Teks Khutbah Jumat 27 Maret 2026: Keutamaan Silaturahmi dan Saling Memaafkan

Khutbah Jumat
Teks khutbah Jumat tentang keutamaan silaturahmi dan saling memaafkan. (Unsplash/Mufid Majnun)
0 Komentar

Para ulama pun menjelaskan betapa besarnya keutamaan silaturahmi. Di antaranya adalah Syekh Sulaiman Al-Bujairimi yang menyebutkan bahwa dalam silaturahmi terdapat banyak perkara terpuji, di antaranya adalah mampu mendatangkan ridha Allah SWT. Hal ini karena silaturahmi merupakan perintah Allah SWT.

Silaturahmi juga mampu membahagiakan orang lain, dan membahagiakan sesama mukmin termasuk amal yang sangat utama.

Selain itu, silaturahmi juga menyenangkan para malaikat, menumbuhkan kenangan baik di hati manusia, serta membuat Iblis bersedih karena persaudaraan manusia menjadi kuat.

Bahkan, silaturahmi dapat memperpanjang umur dan melapangkan rezeki.

Baca Juga:Tips Perawatan Sepeda Motor Setelah Mudik Lebaran35 Kode Redeem Free Fire 26 Maret 2026: Banjir Skin Gratis, Segera Klaim Sebelum Hangus!

Silaturahmi juga menjadi sebab kebahagiaan orang tua dan leluhur kita yang telah wafat, serta menambah kehormatan dan pahala, bahkan setelah seseorang meninggal dunia. Rasulullah SAW juga bersabda dalam hadits yang diriwayatkan dari Anas bin Malik RA:

ثَلَاثَةٌ فِي ظِلِّ الْعَرْشِ يَوْمَ الْقِيَامَةِ : وَاصِلُ الرَّحِمِ وَامْرَأَةٌ مَاتَ زَوْجُهَا وَتَرَكَ أَيْتَامًا فَتَقُومُ عَلَيْهِمْ حَتَّى يُغْنِيَهُمْ اللَّهُ أَوْ يَمُوتُوا وَرَجُلٌ اتَّخَذَ طَعَامًا وَدَعَا إلَيْهِ الْيَتَامَى وَالْمَسَاكِينَ

Artinya, “Ada tiga orang yang mendapat naungan Arasy pada hari kiamat: orang yang menjaga silaturahmi, seorang istri yang ditinggal mati suaminya kemudian membesarkan anak-anak yatimnya sampai Allah mencukupi mereka atau sampai mereka wafat, dan orang yang membuat makanan kemudian mengajak anak yatim dan orang miskin untuk makan.’”

Hadirin jamaah Jumat rahimakumullah,

Selain silaturahmi, Islam juga sangat menganjurkan kita untuk saling memaafkan. Terlebih ketika kita berada di momen-momen istimewa seperti Hari Raya Idul Fitri.

Saling memaafkan adalah bagian dari upaya membersihkan diri dari dosa, baik kepada Allah maupun kepada sesama manusia.

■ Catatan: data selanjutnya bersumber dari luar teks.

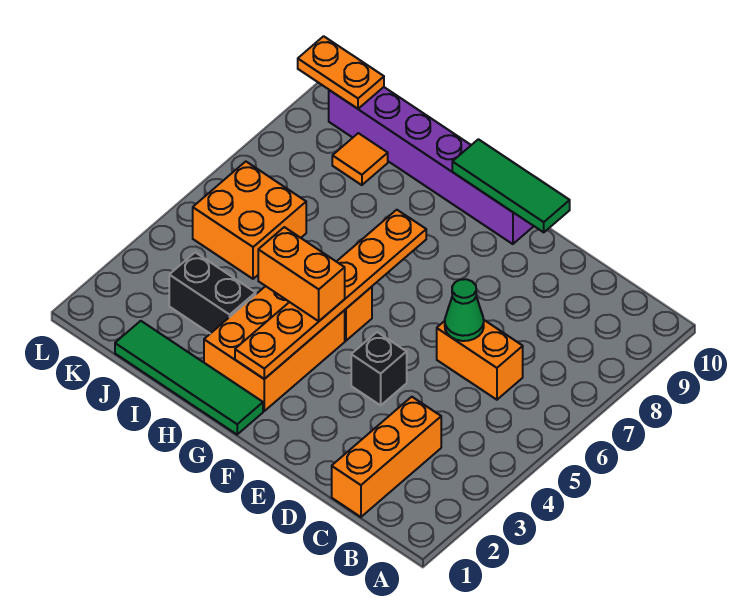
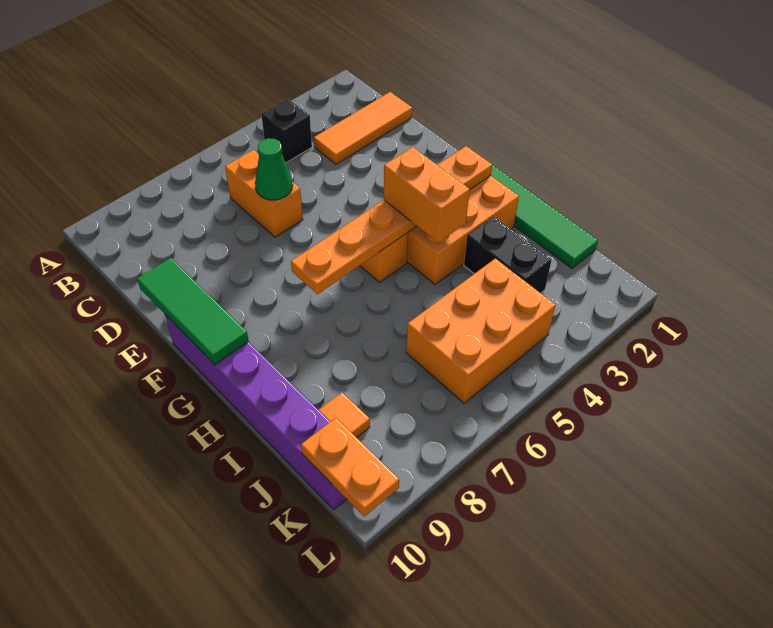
orange 1x3 brick [332,397,441,517] -> orange 1x3 tile [314,92,412,164]
black 1x1 brick [351,332,407,405] -> black 1x1 brick moved to [261,99,312,163]
orange 2x2 brick [193,161,306,279] -> orange 2x3 brick [406,258,555,403]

Allah SWT berfirman dalam Al-Qur’an surat Al-Baqarah ayat 178:

فَمَنۡ عُفِيَ لَهُۥ مِنۡ أَخِيهِ شَيۡءٞ فَٱتِّبَاعُۢ بِٱلۡمَعۡرُوفِ وَأَدَآءٌ إِلَيۡهِ بِإِحۡسَٰنٖۗ

Artinya, “Barangsiapa yang mendapat pemaafan dari saudaranya, hendaklah ia mengikutinya dengan cara yang baik, dan hendaklah yang diberi maaf membalas dengan cara yang baik pula.”

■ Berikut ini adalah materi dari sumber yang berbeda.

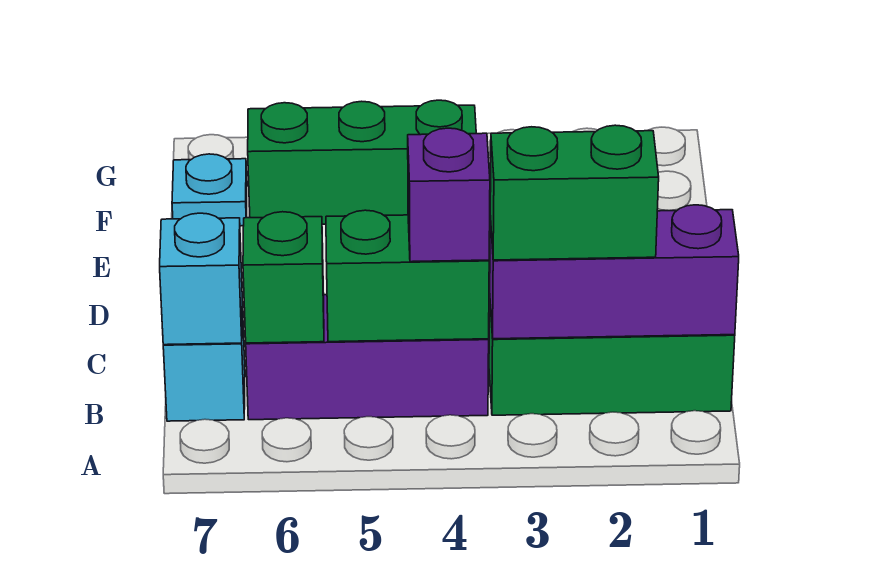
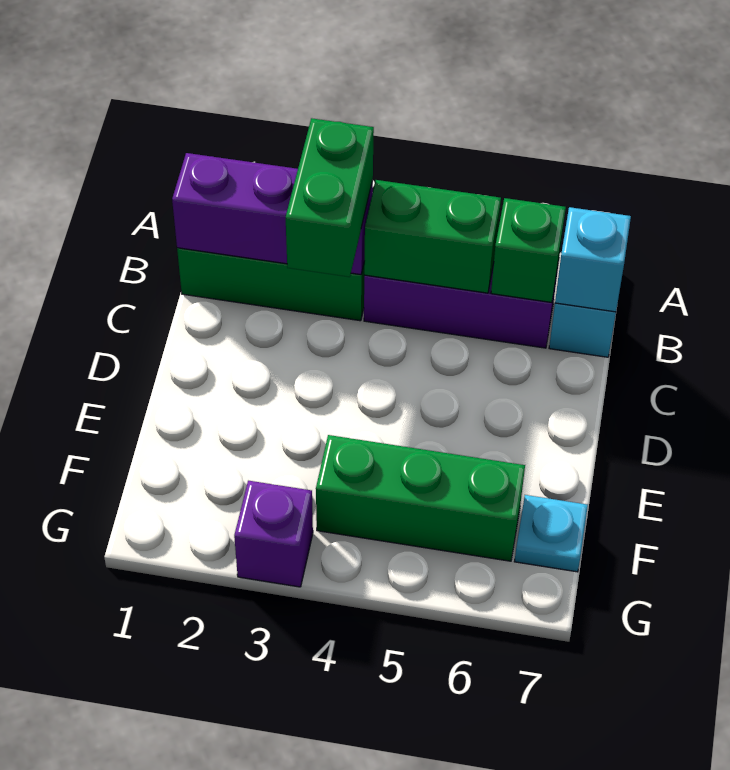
green 1x2 brick [490,125,659,260] -> green 1x2 brick turned to [286,118,374,277]
purple 1x1 brick [408,128,490,262] -> purple 1x1 brick moved to [234,481,313,587]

Ayat ini mengajarkan kita bahwa memaafkan adalah bentuk rahmat dan keringanan dari Allah SWT.

Orang yang memaafkan akan mendapatkan kemuliaan, dan orang yang meminta maaf akan terbebas dari beban dosa.

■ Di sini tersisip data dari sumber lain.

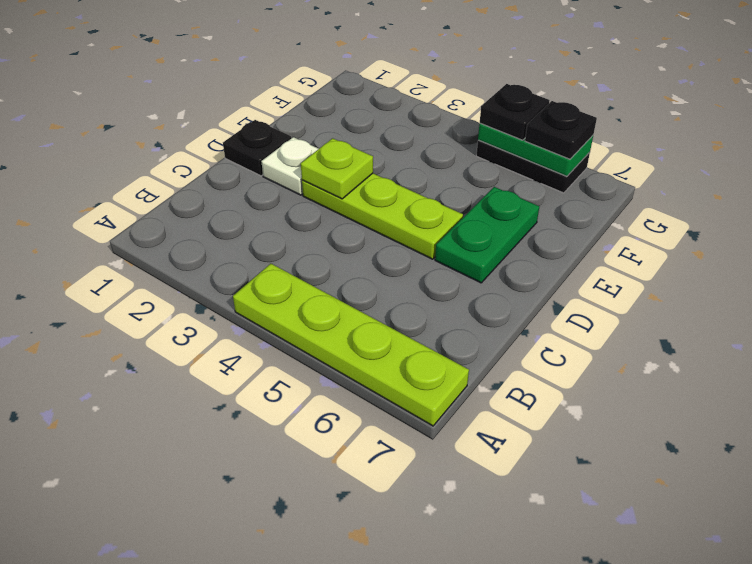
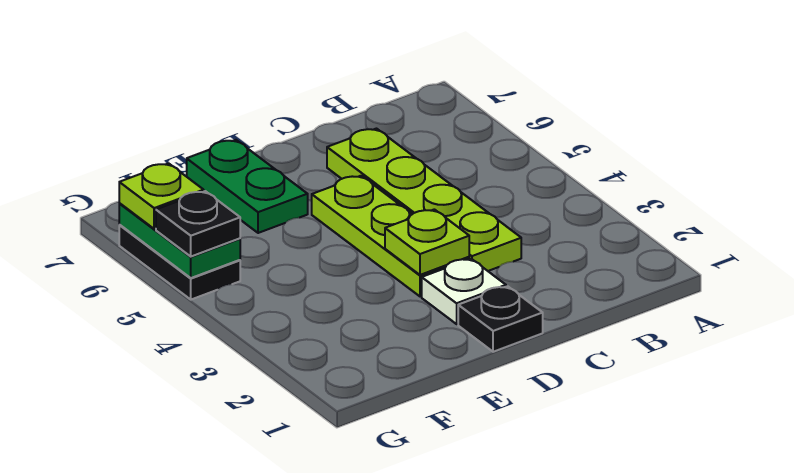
lime 1x4 plate [233,264,469,426] -> lime 1x4 plate moved to [327,129,521,271]
green 1x2 plate [435,187,539,283] -> green 1x2 plate turned to [187,140,308,233]
black 1x1 plate [525,101,597,159] -> lime 1x1 plate [119,163,204,229]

Baca Juga:Update Harga Emas Antam di Pegadaian Hari Ini, Kamis 26 Maret 202615 Kode Redeem FC Mobile 26 Maret 2026: Ayo Perkuat Tim Kamu!

Rasulullah SAW juga mengingatkan bahwa segala bentuk kesalahan kepada sesama manusia harus diselesaikan di dunia ini.

Karena di akhirat kelak tidak ada lagi harta untuk menebus kesalahan. Yang ada hanyalah pahala dan dosa.